In my blog post from 8/4/15, I talked about a transplant innovation called ex-vivo lung perfusion (EVLP). If you missed that post, you may want to go back & read it before reading this one. (I just linked to it if you need bounce back).
I was thrilled to see this article hit my social media feeds yesterday (Not just because I’m such a science geek about this type of stuff either). I was not aware of the potential for EVLP to play a role in helping reduce rejection; although I had been made aware of its amazing capabilities to rehabilitate potentially “iffy” lungs & make them viable. Also the ability to improve preservation techniques for lungs in general. This technology keeps the lungs viable outside the body for longer which is important if transport and time is a concern with the donor lungs.
I guess I should not be as shocked to read this news since the more I dig into understanding the technology behind EVLP, the more it makes sense & the more capabilities are found.

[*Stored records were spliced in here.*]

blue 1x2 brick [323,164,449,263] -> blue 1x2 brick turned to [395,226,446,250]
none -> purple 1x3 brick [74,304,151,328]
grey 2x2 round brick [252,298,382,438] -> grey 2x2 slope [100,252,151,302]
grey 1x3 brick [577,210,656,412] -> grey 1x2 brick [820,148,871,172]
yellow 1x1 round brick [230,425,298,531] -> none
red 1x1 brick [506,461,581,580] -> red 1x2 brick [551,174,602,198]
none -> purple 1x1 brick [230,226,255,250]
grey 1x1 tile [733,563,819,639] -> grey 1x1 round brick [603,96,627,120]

Any techniques that can be used to delay or prevent rejection are exciting because that’s one of the main fears (& challenges) of transplantees & doctors alike.
I am excited to see what transpires with the University of Manchester in this regard with these tests (as they appear to be in animal study right now). Hopefully, if it translates successfully it can be brought to the U.S., undergo some clinical trials, & play a role in boosting outcomes in the near future.

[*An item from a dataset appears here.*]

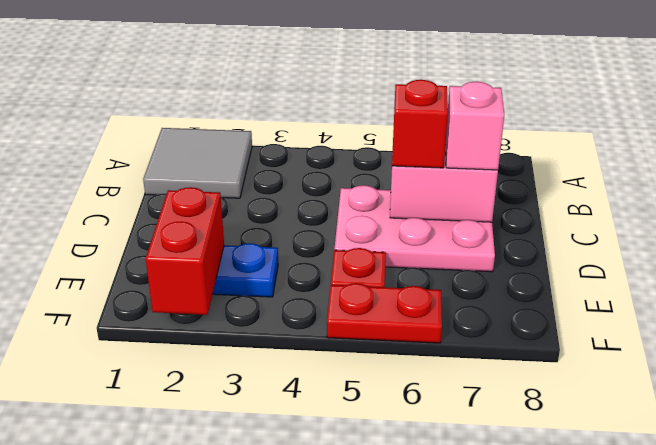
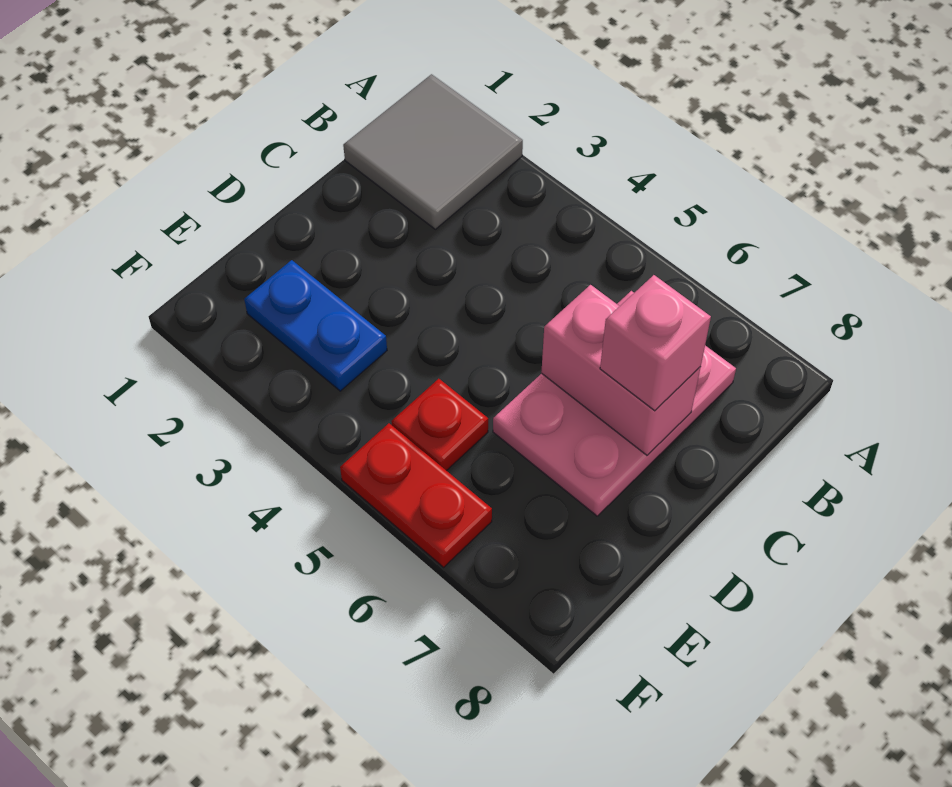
pink 2x3 plate [334,185,495,272] -> pink 2x3 plate turned to [493,291,736,516]
red 1x1 brick [392,80,448,168] -> none
red 1x2 brick [146,187,224,315] -> none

I was mentioning to several friends in the research community over the past few days to feel fortunate to be in this place where there are so many exciting & interesting advances in transplantation taking place right now.
When I was having health challenges back in 2009 and prior, many outcomes for transplant were not as strong & many of these advances weren’t on the map, much less being actively utilized.

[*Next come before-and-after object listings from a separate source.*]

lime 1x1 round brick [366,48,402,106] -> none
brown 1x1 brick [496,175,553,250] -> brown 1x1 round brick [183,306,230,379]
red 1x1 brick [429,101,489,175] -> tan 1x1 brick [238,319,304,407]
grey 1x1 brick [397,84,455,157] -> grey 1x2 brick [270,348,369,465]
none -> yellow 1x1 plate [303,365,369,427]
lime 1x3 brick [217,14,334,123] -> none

Over my 12 years of living with LAM & TSC, there were quite a few years where I was seeing very mixed results with people when it came to transplantation. However, since 2009, I have heard more positive stories than negative outcomes.
Even those with complications have expressed that they feel they are in a much better place post-transplant than they were pre-transplant. That gives me hope & encouragement when I start to question sometimes if it’s worth all the potential challenges that come with it.
I also find it a comfort to know there are so many advances being made to try & head off some of these challenges before they can even try & take hold. Advances like these can really make the difference for people so I’m keeping my fingers crossed that the University of Manchester is onto something.
I’m fortunate to have a center that is forward-thinking and tends to jump early on advances. They currently utilize EVLP. I’m curious to see what they might think about this if I get the chance to ask them about it at my next follow-up.